To the west of Ethiopia in Eastern Sudan, the cities of Gedaref, Kassala and Port Sudan have all- to varying degrees – witnessed tribal clashes which claimed the lives of some of the Nuba and Beni Amer youths. These tribal clashes flourished within the fragile political situation in Sudan after overthrowing general Bashir. The violence was triggered with each party demonizing the other and painting it as alien to the region which also includes the large Beja ethnicity. Many appeared to have benefited from the violence; mainly the remnants of the former toppled regime´s party National Congress Party, which emerged as the main benefactor of the post-revolution destabilized and fragile political situation; the message was forceful ¨we are still here and we are here to stay. ¨ What further complicates the situation in Sudan´s Eastern region is the fact that there are ¨foreign¨ stakeholders behind scene.
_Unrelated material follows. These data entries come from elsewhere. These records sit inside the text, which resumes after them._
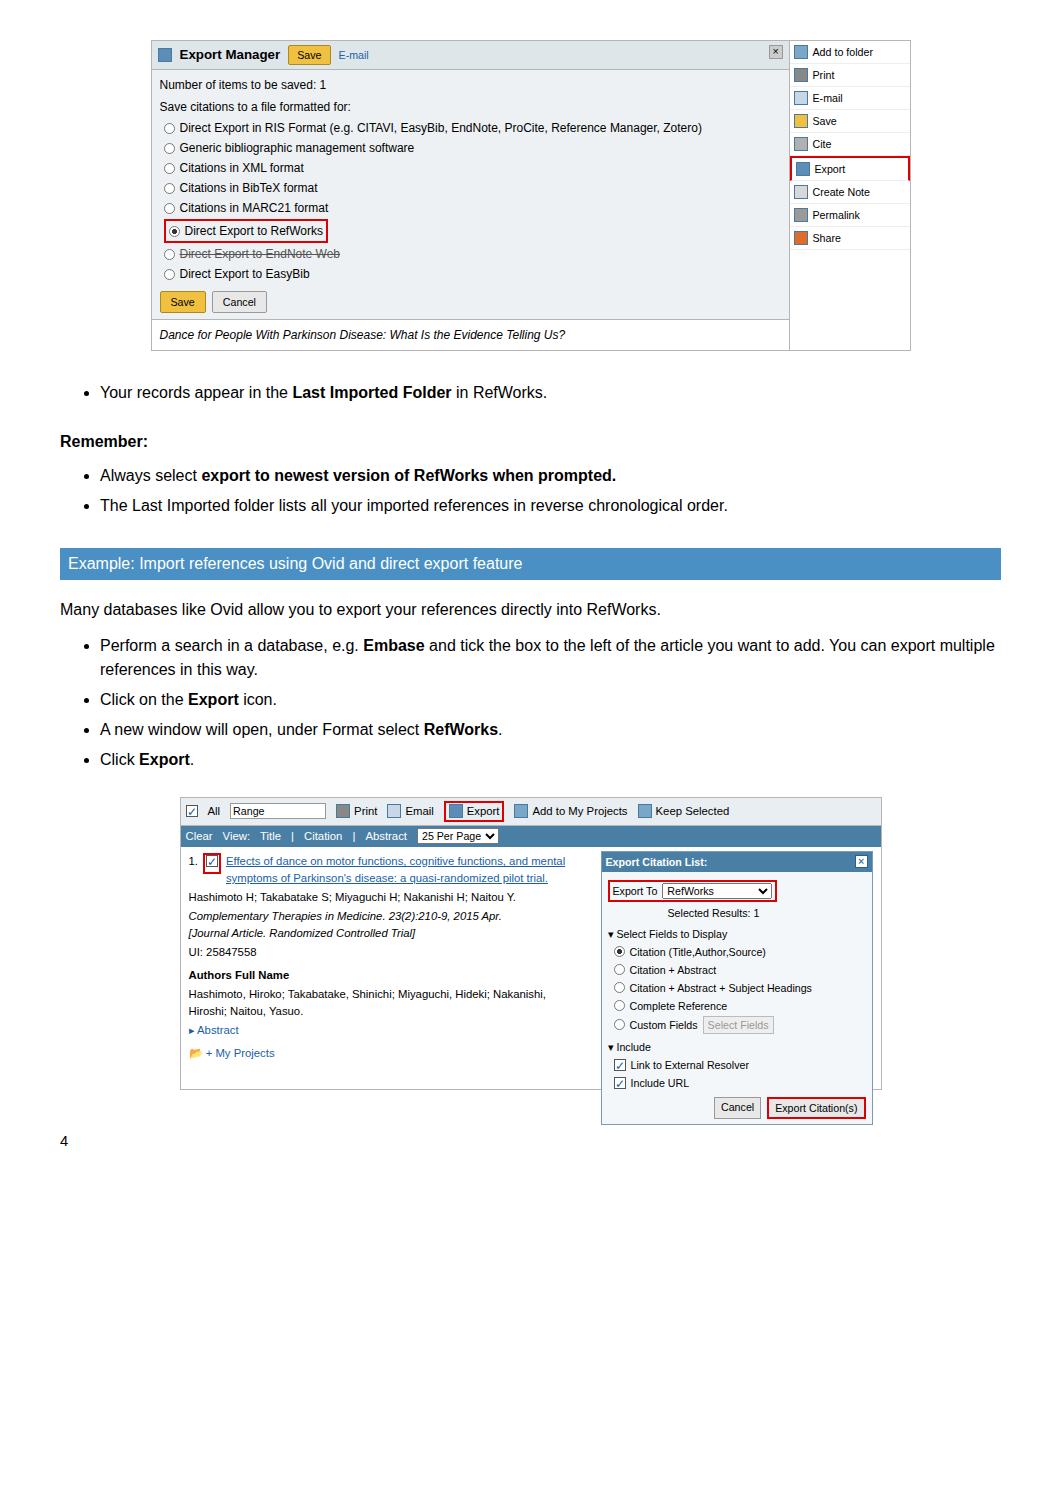Export Manager Save E-mail ×
Number of items to be saved: 1
Save citations to a file formatted for:
Direct Export in RIS Format (e.g. CITAVI, EasyBib, EndNote, ProCite, Reference Manager, Zotero)
Generic bibliographic management software
Citations in XML format
Citations in BibTeX format
Citations in MARC21 format
Direct Export to RefWorks
Direct Export to EndNote Web
Direct Export to EasyBib
Save Cancel
Dance for People With Parkinson Disease: What Is the Evidence Telling Us?
Add to folder
Print
E-mail
Save
Cite
Export
Create Note
Permalink
Share
Your records appear in the Last Imported Folder in RefWorks.
Remember:
Always select export to newest version of RefWorks when prompted.
The Last Imported folder lists all your imported references in reverse chronological order.
Example: Import references using Ovid and direct export feature
Many databases like Ovid allow you to export your references directly into RefWorks.
Perform a search in a database, e.g. Embase and tick the box to the left of the article you want to add. You can export multiple references in this way.
Click on the Export icon.
A new window will open, under Format select RefWorks.
Click Export.
All Print Email Export Add to My Projects Keep Selected
Clear View: Title| Citation| Abstract 25 Per Page
1. Effects of dance on motor functions, cognitive functions, and mental symptoms of Parkinson's disease: a quasi-randomized pilot trial.
Hashimoto H; Takabatake S; Miyaguchi H; Nakanishi H; Naitou Y.
Complementary Therapies in Medicine. 23(2):210-9, 2015 Apr.
[Journal Article. Randomized Controlled Trial]
UI: 25847558
Authors Full Name
Hashimoto, Hiroko; Takabatake, Shinichi; Miyaguchi, Hideki; Nakanishi, Hiroshi; Naitou, Yasuo.
▸ Abstract
📂 + My Projects
Export Citation List:×
Export To RefWorks
Selected Results: 1
▾ Select Fields to Display
Citation (Title,Author,Source)
Citation + Abstract
Citation + Abstract + Subject Headings
Complete Reference
Custom Fields Select Fields
▾ Include
Link to External Resolver
Include URL
Cancel Export Citation(s)
4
Eritrea is not far from the tension´s center as it tries to avoid social unrest within its borders similar to the revolution which uprooted general Bashir.
On the other hand, social media users embarked vehemently on fomenting tribal hatred by adding fuel to the raging tribal conflict fires.
The test facing the countries of Horn of Africa is great as fires can easily cross the borders trailing the ethnic and tribal extensions; the matter which requires utmost care and wisdom.